Saved entries
┌────────

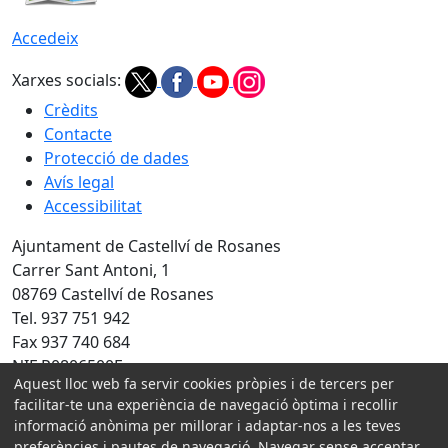
Accedeix
Xarxes socials:
Crèdits
Contacte
Protecció de dades
Avís legal
Accessibilitat
Ajuntament de Castellví de Rosanes
Carrer Sant Antoni, 1
08769 Castellví de Rosanes
Tel. 937 751 942
Fax 937 740 684
NIF P0806500E
Aquest lloc web fa servir cookies pròpies i de tercers per
Amb la col·laboració de:
facilitar-te una experiència de navegació òptima i recollir
informació anònima per millorar i adaptar-nos a les teves
preferències i pautes de navegació. Navegar sense acceptar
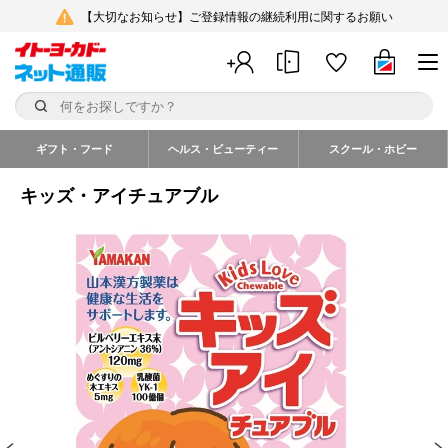
【大切なお知らせ】ご登録情報の継続利用に関するお願い
ギフト・フード
ヘルス・ビューティー
スクール・ホビー
キッズ・アイチュアブル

└────────

Retype the text of every row above word for word, leaving out the pictures.

Accedeix
Xarxes socials:
Crèdits
Contacte
Protecció de dades
Avís legal
Accessibilitat
Ajuntament de Castellví de Rosanes
Carrer Sant Antoni, 1
08769 Castellví de Rosanes
Tel. 937 751 942
Fax 937 740 684
NIF P0806500E
Aquest lloc web fa servir cookies pròpies i de tercers per
Amb la col·laboració de:
facilitar-te una experiència de navegació òptima i recollir
informació anònima per millorar i adaptar-nos a les teves
preferències i pautes de navegació. Navegar sense acceptar
【大切なお知らせ】ご登録情報の継続利用に関するお願い
ギフト・フード
ヘルス・ビューティー
スクール・ホビー
キッズ・アイチュアブル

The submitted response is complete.